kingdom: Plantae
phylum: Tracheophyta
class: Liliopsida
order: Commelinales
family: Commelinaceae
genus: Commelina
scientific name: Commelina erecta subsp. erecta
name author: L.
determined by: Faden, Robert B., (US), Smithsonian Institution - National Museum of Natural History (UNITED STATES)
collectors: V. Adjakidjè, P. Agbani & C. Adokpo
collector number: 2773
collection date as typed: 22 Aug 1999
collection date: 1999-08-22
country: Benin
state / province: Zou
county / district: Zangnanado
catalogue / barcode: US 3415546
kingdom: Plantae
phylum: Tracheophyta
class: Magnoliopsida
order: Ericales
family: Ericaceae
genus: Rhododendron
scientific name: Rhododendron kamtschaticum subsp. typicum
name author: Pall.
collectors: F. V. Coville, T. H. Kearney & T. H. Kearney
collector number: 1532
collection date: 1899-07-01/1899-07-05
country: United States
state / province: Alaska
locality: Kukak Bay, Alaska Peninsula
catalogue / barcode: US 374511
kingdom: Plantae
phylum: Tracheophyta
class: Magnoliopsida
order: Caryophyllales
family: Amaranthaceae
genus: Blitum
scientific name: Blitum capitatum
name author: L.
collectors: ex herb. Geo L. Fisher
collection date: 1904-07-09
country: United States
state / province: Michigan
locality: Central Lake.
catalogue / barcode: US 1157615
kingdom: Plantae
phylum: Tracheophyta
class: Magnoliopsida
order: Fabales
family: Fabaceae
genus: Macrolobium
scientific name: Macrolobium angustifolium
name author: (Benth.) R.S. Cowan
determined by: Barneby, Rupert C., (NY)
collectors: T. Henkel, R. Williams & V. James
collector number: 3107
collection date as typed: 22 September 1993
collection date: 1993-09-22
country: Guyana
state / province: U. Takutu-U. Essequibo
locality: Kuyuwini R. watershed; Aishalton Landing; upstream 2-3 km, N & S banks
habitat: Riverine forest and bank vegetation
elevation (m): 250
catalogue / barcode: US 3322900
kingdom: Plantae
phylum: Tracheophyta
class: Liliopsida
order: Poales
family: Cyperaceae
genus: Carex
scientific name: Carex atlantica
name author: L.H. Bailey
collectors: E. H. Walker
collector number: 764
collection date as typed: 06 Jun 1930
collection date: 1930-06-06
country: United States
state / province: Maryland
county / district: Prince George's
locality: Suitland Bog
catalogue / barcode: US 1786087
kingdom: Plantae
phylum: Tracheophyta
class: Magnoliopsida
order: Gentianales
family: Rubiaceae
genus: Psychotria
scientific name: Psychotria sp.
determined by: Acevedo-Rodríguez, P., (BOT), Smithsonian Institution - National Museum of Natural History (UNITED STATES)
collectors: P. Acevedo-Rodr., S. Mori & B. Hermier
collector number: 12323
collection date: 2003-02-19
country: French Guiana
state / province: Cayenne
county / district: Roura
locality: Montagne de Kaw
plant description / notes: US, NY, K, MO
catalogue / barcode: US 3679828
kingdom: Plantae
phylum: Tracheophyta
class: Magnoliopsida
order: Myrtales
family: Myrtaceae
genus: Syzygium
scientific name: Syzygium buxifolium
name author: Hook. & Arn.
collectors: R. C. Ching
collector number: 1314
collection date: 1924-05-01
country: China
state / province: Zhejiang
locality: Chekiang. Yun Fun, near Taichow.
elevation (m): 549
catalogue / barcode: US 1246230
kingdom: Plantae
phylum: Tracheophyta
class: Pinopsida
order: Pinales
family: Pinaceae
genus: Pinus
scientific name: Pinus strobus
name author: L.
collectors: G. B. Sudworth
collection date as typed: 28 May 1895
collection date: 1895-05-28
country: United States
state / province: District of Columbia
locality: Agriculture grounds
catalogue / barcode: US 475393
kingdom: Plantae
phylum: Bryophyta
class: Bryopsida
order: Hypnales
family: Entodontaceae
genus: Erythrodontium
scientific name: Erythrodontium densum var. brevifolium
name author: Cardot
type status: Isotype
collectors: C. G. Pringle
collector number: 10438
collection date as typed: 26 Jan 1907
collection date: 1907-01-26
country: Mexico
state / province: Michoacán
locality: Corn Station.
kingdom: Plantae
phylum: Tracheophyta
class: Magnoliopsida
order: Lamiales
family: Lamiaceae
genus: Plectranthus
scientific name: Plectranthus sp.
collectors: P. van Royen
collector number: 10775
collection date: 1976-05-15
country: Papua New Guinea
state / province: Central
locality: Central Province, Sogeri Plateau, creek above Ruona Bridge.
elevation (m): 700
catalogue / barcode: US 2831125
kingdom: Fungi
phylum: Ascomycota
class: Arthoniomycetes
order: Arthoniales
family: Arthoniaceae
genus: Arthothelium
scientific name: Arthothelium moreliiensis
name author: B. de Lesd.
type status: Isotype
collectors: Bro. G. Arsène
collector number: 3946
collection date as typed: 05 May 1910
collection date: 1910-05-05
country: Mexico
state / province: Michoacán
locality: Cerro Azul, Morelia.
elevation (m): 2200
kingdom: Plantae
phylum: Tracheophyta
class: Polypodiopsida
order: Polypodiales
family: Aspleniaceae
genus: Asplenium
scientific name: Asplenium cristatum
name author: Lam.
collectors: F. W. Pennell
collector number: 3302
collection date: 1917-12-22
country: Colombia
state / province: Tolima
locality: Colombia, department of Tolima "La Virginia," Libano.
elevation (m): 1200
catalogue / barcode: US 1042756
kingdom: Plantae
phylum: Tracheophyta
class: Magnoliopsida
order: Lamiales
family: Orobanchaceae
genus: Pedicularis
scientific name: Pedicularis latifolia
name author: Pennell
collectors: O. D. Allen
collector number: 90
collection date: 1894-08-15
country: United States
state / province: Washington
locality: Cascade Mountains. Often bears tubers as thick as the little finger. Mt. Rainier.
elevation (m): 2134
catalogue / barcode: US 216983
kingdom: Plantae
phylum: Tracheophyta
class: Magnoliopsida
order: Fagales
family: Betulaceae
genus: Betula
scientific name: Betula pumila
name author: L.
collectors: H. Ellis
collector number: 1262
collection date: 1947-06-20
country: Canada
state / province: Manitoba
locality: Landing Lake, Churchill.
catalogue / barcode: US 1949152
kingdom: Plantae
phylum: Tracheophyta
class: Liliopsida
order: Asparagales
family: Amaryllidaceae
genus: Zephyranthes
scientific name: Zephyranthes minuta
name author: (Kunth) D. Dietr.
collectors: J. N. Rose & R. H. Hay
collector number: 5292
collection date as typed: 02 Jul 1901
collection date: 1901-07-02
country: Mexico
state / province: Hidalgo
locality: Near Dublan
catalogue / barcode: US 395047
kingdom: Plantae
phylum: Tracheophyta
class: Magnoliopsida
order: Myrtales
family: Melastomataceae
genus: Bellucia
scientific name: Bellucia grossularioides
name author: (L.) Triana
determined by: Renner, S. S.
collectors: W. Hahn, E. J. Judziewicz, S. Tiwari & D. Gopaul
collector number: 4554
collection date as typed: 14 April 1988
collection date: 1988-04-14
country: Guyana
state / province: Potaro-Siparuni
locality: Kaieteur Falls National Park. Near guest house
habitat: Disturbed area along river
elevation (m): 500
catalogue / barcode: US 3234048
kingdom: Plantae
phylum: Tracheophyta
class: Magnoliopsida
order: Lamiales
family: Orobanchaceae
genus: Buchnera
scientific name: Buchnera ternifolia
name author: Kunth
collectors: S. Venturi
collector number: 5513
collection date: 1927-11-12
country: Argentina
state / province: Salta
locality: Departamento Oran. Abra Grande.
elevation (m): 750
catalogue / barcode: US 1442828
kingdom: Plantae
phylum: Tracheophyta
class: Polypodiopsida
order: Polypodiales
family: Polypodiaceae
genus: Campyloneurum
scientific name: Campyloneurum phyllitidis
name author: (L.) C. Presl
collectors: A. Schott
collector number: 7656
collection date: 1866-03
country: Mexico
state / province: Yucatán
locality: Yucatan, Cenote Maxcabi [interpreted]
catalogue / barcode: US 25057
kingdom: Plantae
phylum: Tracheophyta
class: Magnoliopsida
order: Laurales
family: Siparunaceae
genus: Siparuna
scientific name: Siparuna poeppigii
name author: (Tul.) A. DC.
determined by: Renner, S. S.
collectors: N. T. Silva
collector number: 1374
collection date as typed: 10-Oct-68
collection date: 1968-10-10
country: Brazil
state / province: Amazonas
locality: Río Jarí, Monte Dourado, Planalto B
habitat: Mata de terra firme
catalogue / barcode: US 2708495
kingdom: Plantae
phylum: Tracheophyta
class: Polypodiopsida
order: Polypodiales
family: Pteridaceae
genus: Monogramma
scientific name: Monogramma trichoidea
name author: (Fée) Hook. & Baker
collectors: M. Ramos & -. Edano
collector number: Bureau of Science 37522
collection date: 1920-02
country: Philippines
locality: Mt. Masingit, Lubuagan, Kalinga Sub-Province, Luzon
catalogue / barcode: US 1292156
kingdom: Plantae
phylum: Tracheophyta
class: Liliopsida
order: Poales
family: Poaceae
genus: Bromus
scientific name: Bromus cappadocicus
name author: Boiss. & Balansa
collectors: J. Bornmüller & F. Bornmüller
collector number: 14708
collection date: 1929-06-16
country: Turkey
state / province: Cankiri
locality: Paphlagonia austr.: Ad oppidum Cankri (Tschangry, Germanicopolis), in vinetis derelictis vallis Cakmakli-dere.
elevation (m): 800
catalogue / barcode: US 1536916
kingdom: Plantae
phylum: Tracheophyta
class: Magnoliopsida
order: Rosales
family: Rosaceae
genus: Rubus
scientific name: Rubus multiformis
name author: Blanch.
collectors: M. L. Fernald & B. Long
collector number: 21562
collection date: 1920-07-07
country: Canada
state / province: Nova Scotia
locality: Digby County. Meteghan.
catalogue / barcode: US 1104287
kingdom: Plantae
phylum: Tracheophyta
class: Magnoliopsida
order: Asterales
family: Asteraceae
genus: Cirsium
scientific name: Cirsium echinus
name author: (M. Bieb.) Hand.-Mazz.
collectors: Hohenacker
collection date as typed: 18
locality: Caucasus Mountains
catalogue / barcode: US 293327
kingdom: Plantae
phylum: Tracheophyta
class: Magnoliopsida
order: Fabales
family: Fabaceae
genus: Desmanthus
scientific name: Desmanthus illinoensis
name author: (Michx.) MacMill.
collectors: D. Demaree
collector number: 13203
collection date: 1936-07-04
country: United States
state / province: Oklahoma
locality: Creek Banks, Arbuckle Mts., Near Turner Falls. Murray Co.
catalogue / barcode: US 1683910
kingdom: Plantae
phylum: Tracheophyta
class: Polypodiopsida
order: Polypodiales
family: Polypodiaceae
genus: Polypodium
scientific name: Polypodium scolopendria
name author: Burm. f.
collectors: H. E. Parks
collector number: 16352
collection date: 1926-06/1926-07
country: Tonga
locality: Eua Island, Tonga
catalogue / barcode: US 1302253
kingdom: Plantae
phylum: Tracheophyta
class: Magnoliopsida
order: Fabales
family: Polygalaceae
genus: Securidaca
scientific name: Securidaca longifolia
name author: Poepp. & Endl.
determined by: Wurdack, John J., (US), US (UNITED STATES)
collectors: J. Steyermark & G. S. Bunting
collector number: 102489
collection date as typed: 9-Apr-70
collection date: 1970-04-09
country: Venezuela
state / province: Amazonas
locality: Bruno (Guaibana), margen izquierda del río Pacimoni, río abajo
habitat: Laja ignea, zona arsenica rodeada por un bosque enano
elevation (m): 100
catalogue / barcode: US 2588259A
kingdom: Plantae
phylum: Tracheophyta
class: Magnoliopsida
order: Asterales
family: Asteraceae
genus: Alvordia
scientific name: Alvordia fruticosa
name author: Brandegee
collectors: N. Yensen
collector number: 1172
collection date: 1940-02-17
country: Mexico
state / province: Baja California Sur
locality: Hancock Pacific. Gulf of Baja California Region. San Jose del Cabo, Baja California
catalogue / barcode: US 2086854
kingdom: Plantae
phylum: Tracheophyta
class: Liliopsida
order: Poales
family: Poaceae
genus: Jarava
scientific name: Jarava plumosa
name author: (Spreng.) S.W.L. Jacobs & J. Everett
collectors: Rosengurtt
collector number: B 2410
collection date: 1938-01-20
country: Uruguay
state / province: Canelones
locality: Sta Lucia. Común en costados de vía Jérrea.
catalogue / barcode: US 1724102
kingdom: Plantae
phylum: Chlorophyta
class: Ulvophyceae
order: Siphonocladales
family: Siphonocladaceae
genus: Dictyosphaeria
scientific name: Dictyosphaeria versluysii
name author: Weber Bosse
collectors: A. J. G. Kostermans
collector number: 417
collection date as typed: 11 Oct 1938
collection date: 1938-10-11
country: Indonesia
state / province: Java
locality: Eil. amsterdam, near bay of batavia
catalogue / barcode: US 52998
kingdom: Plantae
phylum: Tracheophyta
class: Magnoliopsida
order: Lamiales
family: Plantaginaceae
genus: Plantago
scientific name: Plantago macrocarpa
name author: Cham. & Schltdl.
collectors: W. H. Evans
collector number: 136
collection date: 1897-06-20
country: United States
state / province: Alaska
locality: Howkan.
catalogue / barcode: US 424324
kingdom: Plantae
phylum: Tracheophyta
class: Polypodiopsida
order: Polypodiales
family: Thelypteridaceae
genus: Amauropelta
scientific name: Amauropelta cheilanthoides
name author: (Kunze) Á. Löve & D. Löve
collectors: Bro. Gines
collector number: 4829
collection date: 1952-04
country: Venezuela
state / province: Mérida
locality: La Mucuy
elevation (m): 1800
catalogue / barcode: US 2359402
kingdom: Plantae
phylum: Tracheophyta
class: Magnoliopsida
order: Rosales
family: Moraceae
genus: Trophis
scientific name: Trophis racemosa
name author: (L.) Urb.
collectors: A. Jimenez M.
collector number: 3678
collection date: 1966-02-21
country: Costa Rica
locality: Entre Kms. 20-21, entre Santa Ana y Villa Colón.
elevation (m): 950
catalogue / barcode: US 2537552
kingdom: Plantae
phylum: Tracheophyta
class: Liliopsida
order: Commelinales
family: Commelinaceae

> [INSTRUCTIONS TO FOLLOW]
Copy the lines above word for word, beginning at the line that contains "collection date: 1917-12-22" and stopping after the line that contains "collector number: 90".

> [RESPONSE]
collection date: 1917-12-22
country: Colombia
state / province: Tolima
locality: Colombia, department of Tolima "La Virginia," Libano.
elevation (m): 1200
catalogue / barcode: US 1042756
kingdom: Plantae
phylum: Tracheophyta
class: Magnoliopsida
order: Lamiales
family: Orobanchaceae
genus: Pedicularis
scientific name: Pedicularis latifolia
name author: Pennell
collectors: O. D. Allen
collector number: 90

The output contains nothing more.